> **Provided text**
NeilBarr

By NeilBarr

A home is just a house

Some of you already know some of the ordeal I've been through the past couple of years, some don't, but almost no one knows the full story. Given that I've made the decision today (well I'm about 98.3333% sure) to sell my flat as a direct result of it, I thought I would finally share some of it.

I used to run a business for nearly 17 years. £1m+ turnover. 25 staff. Glasgow & London offices. Major clients. Started it all by myself from my kitchen. But the bigger it got, the more stressful it got. The last year was awful. Horrible clients, horrible debilitating stress and to make matters worse it seemed half my close family was diagnosed with cancer (and my dog Ozzie was in and out of surgery for months). I just needed to get out.

So when a group of 3 "investors" approached with an offer (2014), I took it. Wasn't a great offer. No more really than the money I had invested in the company over the years, but paid back to me over 2 years. I took it nonetheless and thought at least now I can spend some time learning how to relax again.

Didn't have a clue what I was going to do next. But I had time to work that out. So to give me something to do, I bought a camera and went out every day taking photos. The relief when out was palpable. Almost too palpable - I needed to do it every day, all day just for that escape from everything. But, turned out I had a talent for landscape photography and what was just something to do turned in to something that might just be my next career.

Collected data entries

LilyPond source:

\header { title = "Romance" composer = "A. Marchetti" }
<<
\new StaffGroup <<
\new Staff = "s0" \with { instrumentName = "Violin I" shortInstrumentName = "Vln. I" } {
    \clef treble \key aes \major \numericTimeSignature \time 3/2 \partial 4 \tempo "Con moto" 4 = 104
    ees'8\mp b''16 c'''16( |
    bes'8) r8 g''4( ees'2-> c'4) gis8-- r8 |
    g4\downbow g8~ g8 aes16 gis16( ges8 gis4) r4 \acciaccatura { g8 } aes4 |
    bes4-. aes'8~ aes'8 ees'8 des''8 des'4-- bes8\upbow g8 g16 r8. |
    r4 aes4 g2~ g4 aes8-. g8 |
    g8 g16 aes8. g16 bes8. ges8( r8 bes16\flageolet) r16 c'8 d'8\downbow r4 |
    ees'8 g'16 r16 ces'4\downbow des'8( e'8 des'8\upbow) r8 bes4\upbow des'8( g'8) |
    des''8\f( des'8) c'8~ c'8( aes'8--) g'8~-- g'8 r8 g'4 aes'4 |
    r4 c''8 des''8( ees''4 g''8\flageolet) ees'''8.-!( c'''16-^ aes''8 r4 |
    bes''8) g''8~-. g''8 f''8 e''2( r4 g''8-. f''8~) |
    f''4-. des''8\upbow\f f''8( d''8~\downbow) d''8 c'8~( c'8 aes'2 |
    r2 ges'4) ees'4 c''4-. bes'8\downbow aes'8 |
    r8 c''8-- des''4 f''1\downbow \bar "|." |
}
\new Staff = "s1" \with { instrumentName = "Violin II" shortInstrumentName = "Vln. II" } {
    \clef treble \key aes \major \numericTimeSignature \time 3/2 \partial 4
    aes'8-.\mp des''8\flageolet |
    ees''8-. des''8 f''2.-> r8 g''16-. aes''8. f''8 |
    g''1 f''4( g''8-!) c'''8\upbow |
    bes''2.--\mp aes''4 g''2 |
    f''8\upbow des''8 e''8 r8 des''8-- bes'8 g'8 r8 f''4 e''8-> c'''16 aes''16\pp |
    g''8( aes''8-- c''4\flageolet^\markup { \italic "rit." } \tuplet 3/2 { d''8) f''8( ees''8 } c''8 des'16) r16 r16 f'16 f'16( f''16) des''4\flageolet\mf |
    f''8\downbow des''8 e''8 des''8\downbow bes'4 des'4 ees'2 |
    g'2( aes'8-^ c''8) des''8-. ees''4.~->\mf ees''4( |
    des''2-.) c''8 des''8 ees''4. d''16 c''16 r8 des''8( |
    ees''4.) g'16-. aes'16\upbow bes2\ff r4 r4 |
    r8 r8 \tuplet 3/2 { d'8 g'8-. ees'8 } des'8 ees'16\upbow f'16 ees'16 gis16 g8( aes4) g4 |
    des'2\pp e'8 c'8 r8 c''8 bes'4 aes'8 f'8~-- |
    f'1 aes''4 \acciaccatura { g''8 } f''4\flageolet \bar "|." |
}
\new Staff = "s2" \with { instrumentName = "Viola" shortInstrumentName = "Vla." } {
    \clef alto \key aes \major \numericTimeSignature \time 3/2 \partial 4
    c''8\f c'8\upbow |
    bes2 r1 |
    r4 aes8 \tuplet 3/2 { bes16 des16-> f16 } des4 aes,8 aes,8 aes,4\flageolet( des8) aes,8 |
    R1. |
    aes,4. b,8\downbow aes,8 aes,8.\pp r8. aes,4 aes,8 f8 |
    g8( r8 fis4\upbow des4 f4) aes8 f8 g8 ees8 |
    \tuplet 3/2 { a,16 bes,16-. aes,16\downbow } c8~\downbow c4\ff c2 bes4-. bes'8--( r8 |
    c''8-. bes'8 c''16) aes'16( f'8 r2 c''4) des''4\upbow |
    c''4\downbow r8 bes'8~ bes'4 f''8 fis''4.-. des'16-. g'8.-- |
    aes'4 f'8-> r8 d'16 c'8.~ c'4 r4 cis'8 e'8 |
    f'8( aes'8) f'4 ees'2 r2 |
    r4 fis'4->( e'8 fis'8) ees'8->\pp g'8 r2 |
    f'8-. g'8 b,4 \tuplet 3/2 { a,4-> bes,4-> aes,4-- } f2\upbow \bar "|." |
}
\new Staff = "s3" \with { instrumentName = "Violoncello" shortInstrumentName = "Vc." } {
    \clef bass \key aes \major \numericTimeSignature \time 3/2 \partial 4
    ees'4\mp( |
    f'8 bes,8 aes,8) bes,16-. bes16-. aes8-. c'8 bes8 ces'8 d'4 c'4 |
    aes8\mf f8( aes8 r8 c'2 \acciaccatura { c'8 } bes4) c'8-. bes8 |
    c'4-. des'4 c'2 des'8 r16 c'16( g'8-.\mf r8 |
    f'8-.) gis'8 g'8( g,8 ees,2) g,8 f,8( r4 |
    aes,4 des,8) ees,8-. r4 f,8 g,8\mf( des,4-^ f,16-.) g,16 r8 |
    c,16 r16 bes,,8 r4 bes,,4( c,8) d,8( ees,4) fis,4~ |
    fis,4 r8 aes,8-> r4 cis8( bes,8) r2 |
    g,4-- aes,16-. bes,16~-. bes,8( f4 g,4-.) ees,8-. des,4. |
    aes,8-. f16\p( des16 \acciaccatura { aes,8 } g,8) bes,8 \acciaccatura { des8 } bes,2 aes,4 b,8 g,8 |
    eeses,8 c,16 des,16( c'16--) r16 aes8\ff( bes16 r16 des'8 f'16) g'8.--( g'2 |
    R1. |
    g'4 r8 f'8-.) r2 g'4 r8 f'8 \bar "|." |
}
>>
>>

> **Work to be completed**
According to the blog post, for how long did the writer run the business before selling it? You will not need the entries to complete this work.

> **Response to the task**
Nearly 17 years.